(ABOUT THIS EXERCISE) Where the line with "X512838Y286234D03*" appears below, start writing out lines exactly, and finish with the line with "X901891Y427228D03*", which is included; write out nothing else.

(Recorded data)

■ ■ ■ ■ ■

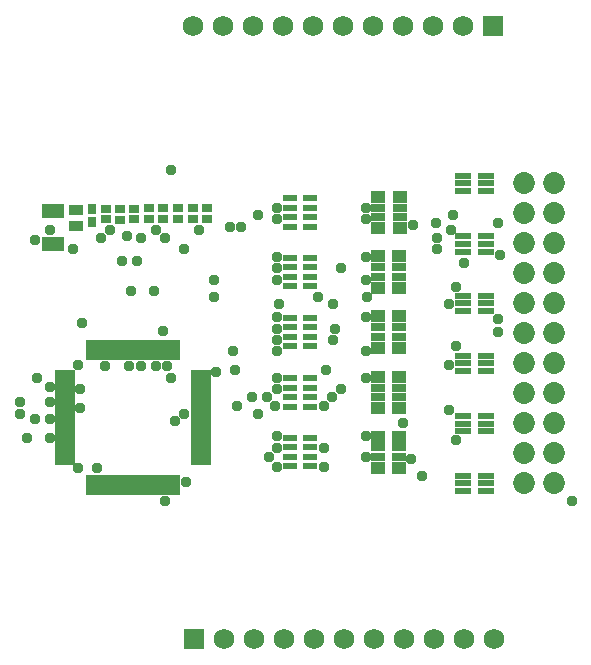
<source format=gbr>
G04 EAGLE Gerber RS-274X export*
G75*
%MOMM*%
%FSLAX34Y34*%
%LPD*%
%INSoldermask Top*%
%IPPOS*%
%AMOC8*
5,1,8,0,0,1.08239X$1,22.5*%
G01*
%ADD10R,1.727200X1.727200*%
%ADD11C,1.727200*%
%ADD12R,1.153200X1.003200*%
%ADD13R,1.153200X0.753200*%
%ADD14R,1.403200X0.603200*%
%ADD15R,1.678200X0.503200*%
%ADD16R,0.503200X1.678200*%
%ADD17R,0.823200X0.803200*%
%ADD18R,1.143200X0.953200*%
%ADD19R,1.983200X1.193200*%
%ADD20R,0.803200X0.953200*%
%ADD21R,1.153200X0.603200*%
%ADD22C,1.853200*%
%ADD23C,0.959600*%


D10*
X596964Y41275D03*
D11*
X622364Y41275D03*
X647764Y41275D03*
X673164Y41275D03*
X698564Y41275D03*
X723964Y41275D03*
X749364Y41275D03*
X774764Y41275D03*
X800164Y41275D03*
X825564Y41275D03*
X850964Y41275D03*
D10*
X850011Y560515D03*
D11*
X824611Y560515D03*
X799211Y560515D03*
X773811Y560515D03*
X748411Y560515D03*
X723011Y560515D03*
X697611Y560515D03*
X672211Y560515D03*
X646811Y560515D03*
X621411Y560515D03*
X596011Y560515D03*
D12*
X770556Y186140D03*
D13*
X770556Y195390D03*
X770556Y203390D03*
D12*
X770556Y212640D03*
X752556Y212640D03*
D13*
X752556Y203390D03*
X752556Y195390D03*
D12*
X752556Y186140D03*
D14*
X844081Y166538D03*
X844081Y173038D03*
X844081Y179538D03*
X825081Y179538D03*
X825081Y173038D03*
X825081Y166538D03*
X844144Y268011D03*
X844144Y274511D03*
X844144Y281011D03*
X825144Y281011D03*
X825144Y274511D03*
X825144Y268011D03*
D12*
X770746Y236559D03*
D13*
X770746Y245809D03*
X770746Y253809D03*
D12*
X770746Y263059D03*
X752746Y263059D03*
D13*
X752746Y253809D03*
X752746Y245809D03*
D12*
X752746Y236559D03*
D14*
X844208Y216957D03*
X844208Y223457D03*
X844208Y229957D03*
X825208Y229957D03*
X825208Y223457D03*
X825208Y216957D03*
X844208Y318874D03*
X844208Y325374D03*
X844208Y331874D03*
X825208Y331874D03*
X825208Y325374D03*
X825208Y318874D03*
D12*
X770937Y287931D03*
D13*
X770937Y297181D03*
X770937Y305181D03*
D12*
X770937Y314431D03*
X752937Y314431D03*
D13*
X752937Y305181D03*
X752937Y297181D03*
D12*
X752937Y287931D03*
D14*
X844144Y420411D03*
X844144Y426911D03*
X844144Y433411D03*
X825144Y433411D03*
X825144Y426911D03*
X825144Y420411D03*
D12*
X771254Y389213D03*
D13*
X771254Y398463D03*
X771254Y406463D03*
D12*
X771254Y415713D03*
X753254Y415713D03*
D13*
X753254Y406463D03*
X753254Y398463D03*
D12*
X753254Y389213D03*
D14*
X844271Y369230D03*
X844271Y375730D03*
X844271Y382230D03*
X825271Y382230D03*
X825271Y375730D03*
X825271Y369230D03*
D12*
X770937Y338604D03*
D13*
X770937Y347854D03*
X770937Y355854D03*
D12*
X770937Y365104D03*
X752937Y365104D03*
D13*
X752937Y355854D03*
X752937Y347854D03*
D12*
X752937Y338604D03*
D15*
X602718Y191354D03*
X602718Y196354D03*
X602718Y201354D03*
X602718Y206354D03*
X602718Y211354D03*
X602718Y216354D03*
X602718Y221354D03*
X602718Y226354D03*
X602718Y231354D03*
X602718Y236354D03*
X602718Y241354D03*
X602718Y246354D03*
X602718Y251354D03*
X602718Y256354D03*
X602718Y261354D03*
X602718Y266354D03*
D16*
X582838Y286234D03*
X577838Y286234D03*
X572838Y286234D03*
X567838Y286234D03*
X562838Y286234D03*
X557838Y286234D03*
X552838Y286234D03*
X547838Y286234D03*
X542838Y286234D03*
X537838Y286234D03*
X532838Y286234D03*
X527838Y286234D03*
X522838Y286234D03*
X517838Y286234D03*
X512838Y286234D03*
X507838Y286234D03*
D15*
X487958Y266354D03*
X487958Y261354D03*
X487958Y256354D03*
X487958Y251354D03*
X487958Y246354D03*
X487958Y241354D03*
X487958Y236354D03*
X487958Y231354D03*
X487958Y226354D03*
X487958Y221354D03*
X487958Y216354D03*
X487958Y211354D03*
X487958Y206354D03*
X487958Y201354D03*
X487958Y196354D03*
X487958Y191354D03*
D16*
X507838Y171474D03*
X512838Y171474D03*
X517838Y171474D03*
X522838Y171474D03*
X527838Y171474D03*
X532838Y171474D03*
X537838Y171474D03*
X542838Y171474D03*
X547838Y171474D03*
X552838Y171474D03*
X557838Y171474D03*
X562838Y171474D03*
X567838Y171474D03*
X572838Y171474D03*
X577838Y171474D03*
X582838Y171474D03*
D17*
X546672Y396466D03*
X546672Y405666D03*
D18*
X497459Y404764D03*
X497459Y390764D03*
D17*
X534670Y396403D03*
X534670Y405603D03*
D19*
X477393Y403636D03*
X477393Y375636D03*
D17*
X522669Y405666D03*
X522669Y396466D03*
D20*
X510858Y404915D03*
X510858Y393915D03*
D17*
X608521Y405857D03*
X608521Y396657D03*
X571246Y405793D03*
X571246Y396593D03*
X596138Y405857D03*
X596138Y396657D03*
X558991Y405730D03*
X558991Y396530D03*
X583692Y396593D03*
X583692Y405793D03*
D21*
X695697Y237809D03*
X695697Y245809D03*
X695697Y253809D03*
X695697Y261809D03*
X678697Y261809D03*
X678697Y253809D03*
X678697Y245809D03*
X678697Y237809D03*
X695570Y187390D03*
X695570Y195390D03*
X695570Y203390D03*
X695570Y211390D03*
X678570Y211390D03*
X678570Y203390D03*
X678570Y195390D03*
X678570Y187390D03*
X695634Y289054D03*
X695634Y297054D03*
X695634Y305054D03*
X695634Y313054D03*
X678634Y313054D03*
X678634Y305054D03*
X678634Y297054D03*
X678634Y289054D03*
X695507Y390400D03*
X695507Y398400D03*
X695507Y406400D03*
X695507Y414400D03*
X678507Y414400D03*
X678507Y406400D03*
X678507Y398400D03*
X678507Y390400D03*
X695697Y339790D03*
X695697Y347790D03*
X695697Y355790D03*
X695697Y363790D03*
X678697Y363790D03*
X678697Y355790D03*
X678697Y347790D03*
X678697Y339790D03*
D22*
X901891Y401828D03*
X901891Y427228D03*
X876491Y427228D03*
X876491Y401828D03*
X901891Y376428D03*
X876491Y376428D03*
X901891Y351028D03*
X876491Y351028D03*
X901891Y325628D03*
X876491Y325628D03*
X901891Y300228D03*
X876491Y300228D03*
X901891Y274828D03*
X876491Y274828D03*
X901891Y249428D03*
X876491Y249428D03*
X901891Y224028D03*
X876491Y224028D03*
X901891Y198628D03*
X876491Y198628D03*
X901891Y173228D03*
X876491Y173228D03*
D23*
X515200Y185600D03*
X499200Y185600D03*
X462400Y379200D03*
X475200Y254400D03*
X564800Y272000D03*
X552000Y272000D03*
X577600Y262400D03*
X803200Y371200D03*
X588800Y371200D03*
X494400Y371200D03*
X577600Y438400D03*
X540800Y382400D03*
X564800Y387200D03*
X601600Y387200D03*
X780800Y193600D03*
X790400Y179200D03*
X572800Y158400D03*
X916800Y158400D03*
X475200Y211200D03*
X456000Y211200D03*
X475200Y227200D03*
X462400Y227200D03*
X500800Y236800D03*
X449600Y232000D03*
X475200Y241600D03*
X449600Y241600D03*
X500800Y252800D03*
X464000Y262400D03*
X707200Y203200D03*
X667200Y203200D03*
X707200Y187200D03*
X667200Y187200D03*
X667200Y212800D03*
X742400Y212800D03*
X502400Y308800D03*
X660800Y195200D03*
X742400Y195200D03*
X819200Y209600D03*
X774400Y224000D03*
X812800Y235200D03*
X812800Y273600D03*
X819200Y289600D03*
X667200Y262400D03*
X742400Y262400D03*
X651200Y232000D03*
X721600Y252800D03*
X667200Y252800D03*
X659200Y246400D03*
X646400Y246400D03*
X713600Y246400D03*
X665600Y238400D03*
X633600Y238400D03*
X707200Y238400D03*
X854400Y300800D03*
X854400Y312000D03*
X819200Y339200D03*
X812800Y324800D03*
X667200Y313600D03*
X742400Y313600D03*
X588800Y232000D03*
X716800Y304000D03*
X667200Y304000D03*
X715200Y294400D03*
X667200Y294400D03*
X667200Y284800D03*
X742400Y284800D03*
X580800Y225600D03*
X803200Y380800D03*
X816000Y400000D03*
X801600Y393600D03*
X854400Y393600D03*
X814400Y387200D03*
X627200Y390400D03*
X651200Y400000D03*
X667200Y406400D03*
X742400Y406400D03*
X636800Y390400D03*
X667200Y396800D03*
X742400Y396800D03*
X668800Y324800D03*
X715200Y324800D03*
X632000Y268800D03*
X708800Y268800D03*
X825600Y360000D03*
X856000Y366400D03*
X782400Y392000D03*
X667200Y364800D03*
X742400Y364800D03*
X616000Y267200D03*
X630400Y284800D03*
X721600Y355200D03*
X667200Y355200D03*
X702400Y331200D03*
X744000Y331200D03*
X614400Y331200D03*
X667200Y345600D03*
X742400Y345600D03*
X614400Y345600D03*
X518400Y380800D03*
X590400Y174400D03*
X563200Y336000D03*
X544000Y336000D03*
X552000Y380800D03*
X572800Y380800D03*
X574400Y272000D03*
X571200Y302400D03*
X526400Y387200D03*
X475200Y387200D03*
X542400Y272000D03*
X521600Y272000D03*
X499200Y273600D03*
X548800Y361600D03*
X536000Y361600D03*
M02*

</source>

■ ■ ■ ■ ■

(EXERCISE RESPONSE)
X512838Y286234D03*
X507838Y286234D03*
D15*
X487958Y266354D03*
X487958Y261354D03*
X487958Y256354D03*
X487958Y251354D03*
X487958Y246354D03*
X487958Y241354D03*
X487958Y236354D03*
X487958Y231354D03*
X487958Y226354D03*
X487958Y221354D03*
X487958Y216354D03*
X487958Y211354D03*
X487958Y206354D03*
X487958Y201354D03*
X487958Y196354D03*
X487958Y191354D03*
D16*
X507838Y171474D03*
X512838Y171474D03*
X517838Y171474D03*
X522838Y171474D03*
X527838Y171474D03*
X532838Y171474D03*
X537838Y171474D03*
X542838Y171474D03*
X547838Y171474D03*
X552838Y171474D03*
X557838Y171474D03*
X562838Y171474D03*
X567838Y171474D03*
X572838Y171474D03*
X577838Y171474D03*
X582838Y171474D03*
D17*
X546672Y396466D03*
X546672Y405666D03*
D18*
X497459Y404764D03*
X497459Y390764D03*
D17*
X534670Y396403D03*
X534670Y405603D03*
D19*
X477393Y403636D03*
X477393Y375636D03*
D17*
X522669Y405666D03*
X522669Y396466D03*
D20*
X510858Y404915D03*
X510858Y393915D03*
D17*
X608521Y405857D03*
X608521Y396657D03*
X571246Y405793D03*
X571246Y396593D03*
X596138Y405857D03*
X596138Y396657D03*
X558991Y405730D03*
X558991Y396530D03*
X583692Y396593D03*
X583692Y405793D03*
D21*
X695697Y237809D03*
X695697Y245809D03*
X695697Y253809D03*
X695697Y261809D03*
X678697Y261809D03*
X678697Y253809D03*
X678697Y245809D03*
X678697Y237809D03*
X695570Y187390D03*
X695570Y195390D03*
X695570Y203390D03*
X695570Y211390D03*
X678570Y211390D03*
X678570Y203390D03*
X678570Y195390D03*
X678570Y187390D03*
X695634Y289054D03*
X695634Y297054D03*
X695634Y305054D03*
X695634Y313054D03*
X678634Y313054D03*
X678634Y305054D03*
X678634Y297054D03*
X678634Y289054D03*
X695507Y390400D03*
X695507Y398400D03*
X695507Y406400D03*
X695507Y414400D03*
X678507Y414400D03*
X678507Y406400D03*
X678507Y398400D03*
X678507Y390400D03*
X695697Y339790D03*
X695697Y347790D03*
X695697Y355790D03*
X695697Y363790D03*
X678697Y363790D03*
X678697Y355790D03*
X678697Y347790D03*
X678697Y339790D03*
D22*
X901891Y401828D03*
X901891Y427228D03*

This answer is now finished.